The lines to extract begin at the one containing "On November 16, 2019, Lt." and run to the end of the listing; set them down exactly and alone.

· · ·

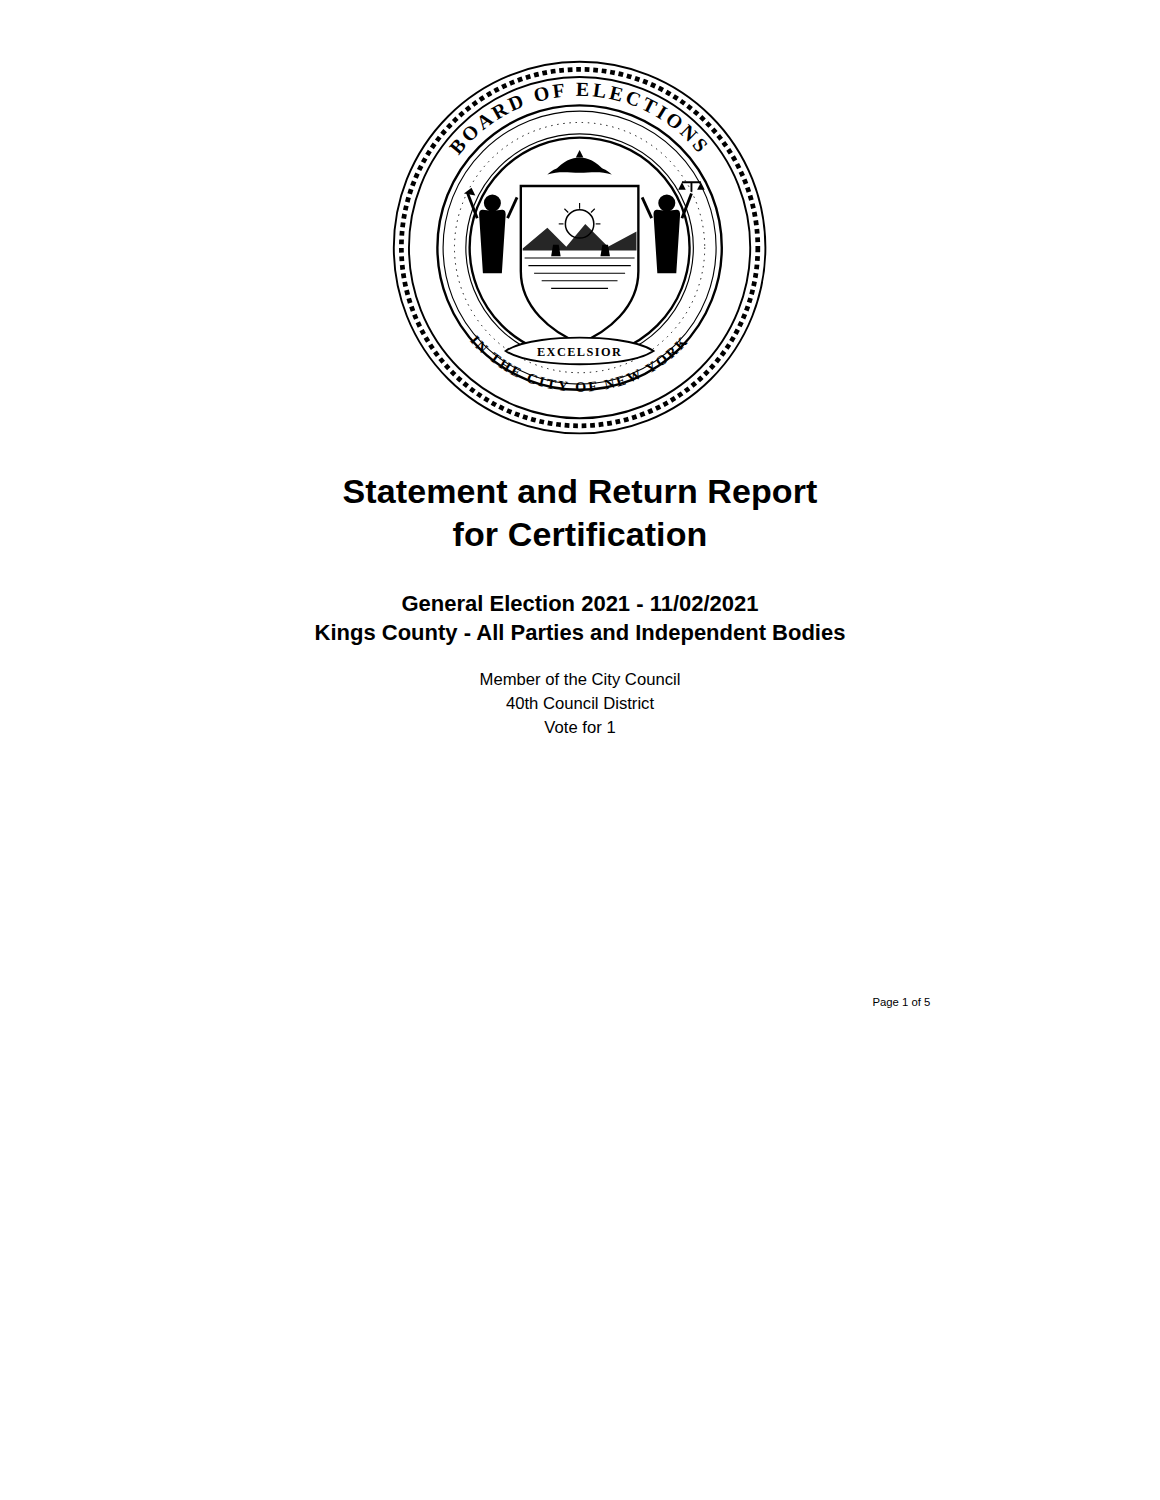BOARD OF ELECTIONS IN THE CITY OF NEW YORK EXCELSIOR
Statement and Return Report
for Certification
General Election 2021 - 11/02/2021
Kings County - All Parties and Independent Bodies
Member of the City Council
40th Council District
Vote for 1
Page 1 of 5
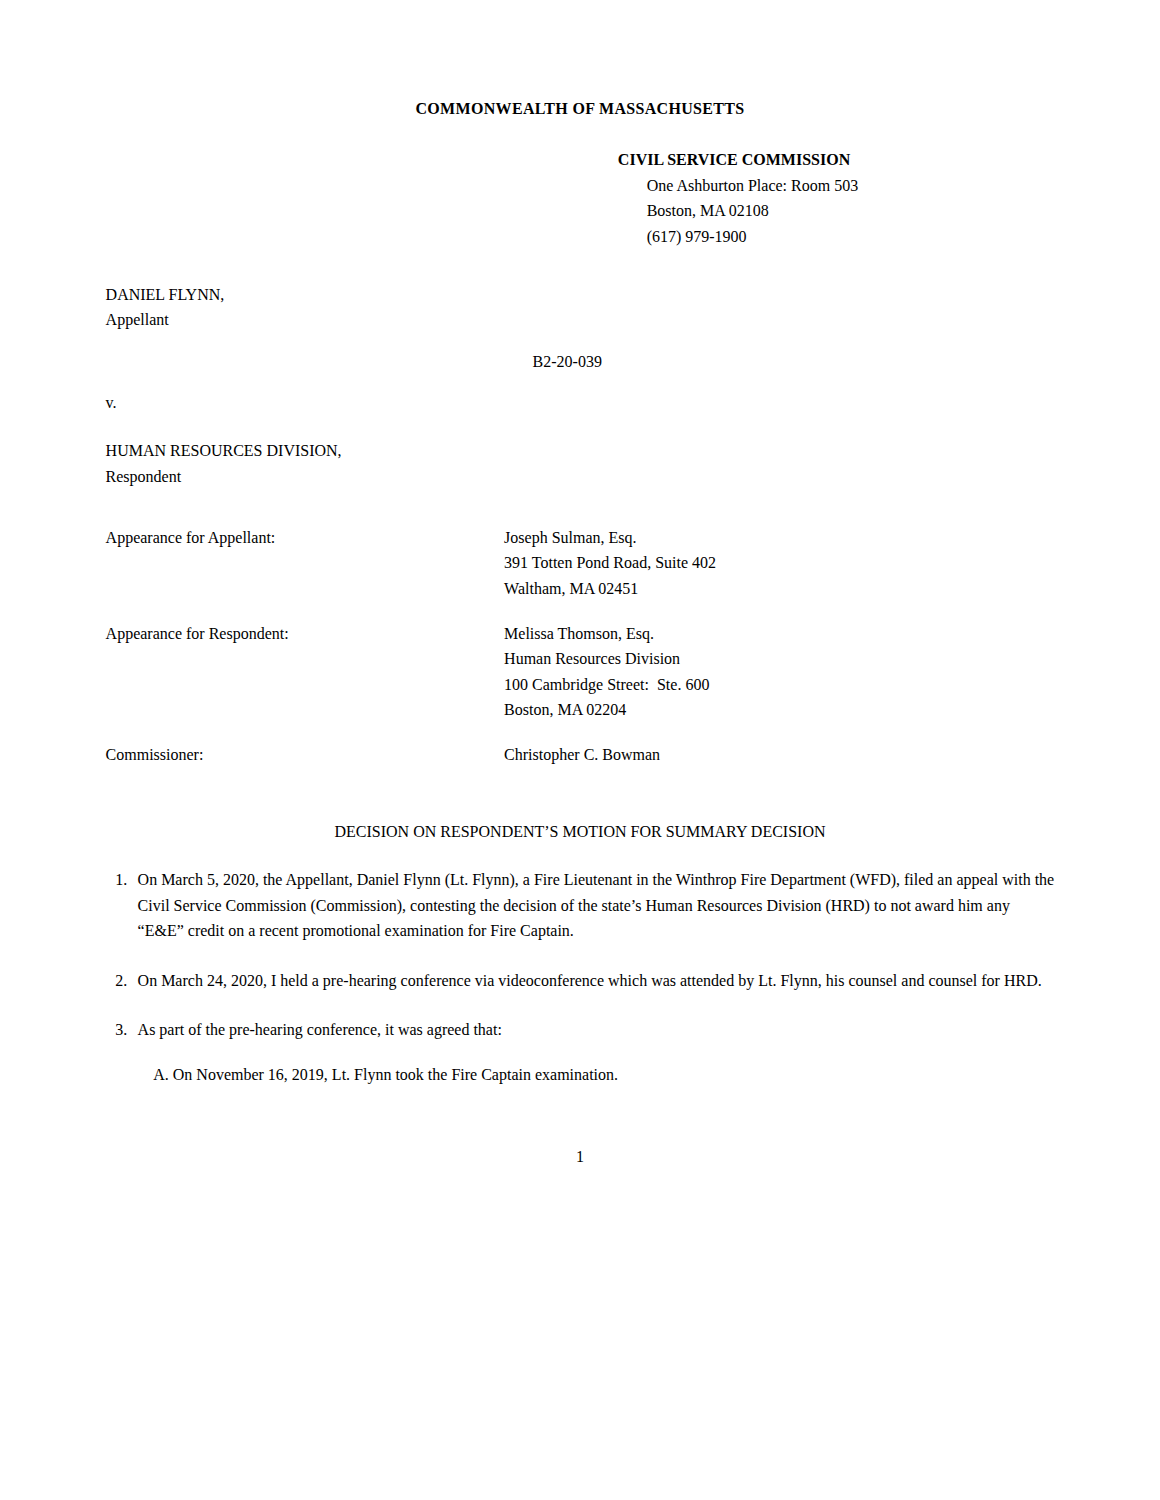COMMONWEALTH OF MASSACHUSETTS
CIVIL SERVICE COMMISSION
One Ashburton Place: Room 503
Boston, MA 02108
(617) 979-1900
DANIEL FLYNN,
Appellant
B2-20-039
v.
HUMAN RESOURCES DIVISION,
Respondent
| Appearance for Appellant: | Joseph Sulman, Esq. 391 Totten Pond Road, Suite 402 Waltham, MA 02451 |
| Appearance for Respondent: | Melissa Thomson, Esq. Human Resources Division 100 Cambridge Street: Ste. 600 Boston, MA 02204 |
| Commissioner: | Christopher C. Bowman |
DECISION ON RESPONDENT’S MOTION FOR SUMMARY DECISION
On March 5, 2020, the Appellant, Daniel Flynn (Lt. Flynn), a Fire Lieutenant in the Winthrop Fire Department (WFD), filed an appeal with the Civil Service Commission (Commission), contesting the decision of the state’s Human Resources Division (HRD) to not award him any “E&E” credit on a recent promotional examination for Fire Captain.
On March 24, 2020, I held a pre-hearing conference via videoconference which was attended by Lt. Flynn, his counsel and counsel for HRD.
As part of the pre-hearing conference, it was agreed that:
On November 16, 2019, Lt. Flynn took the Fire Captain examination.
1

· · ·

■ **Response to the exercise**:
On November 16, 2019, Lt. Flynn took the Fire Captain examination.
1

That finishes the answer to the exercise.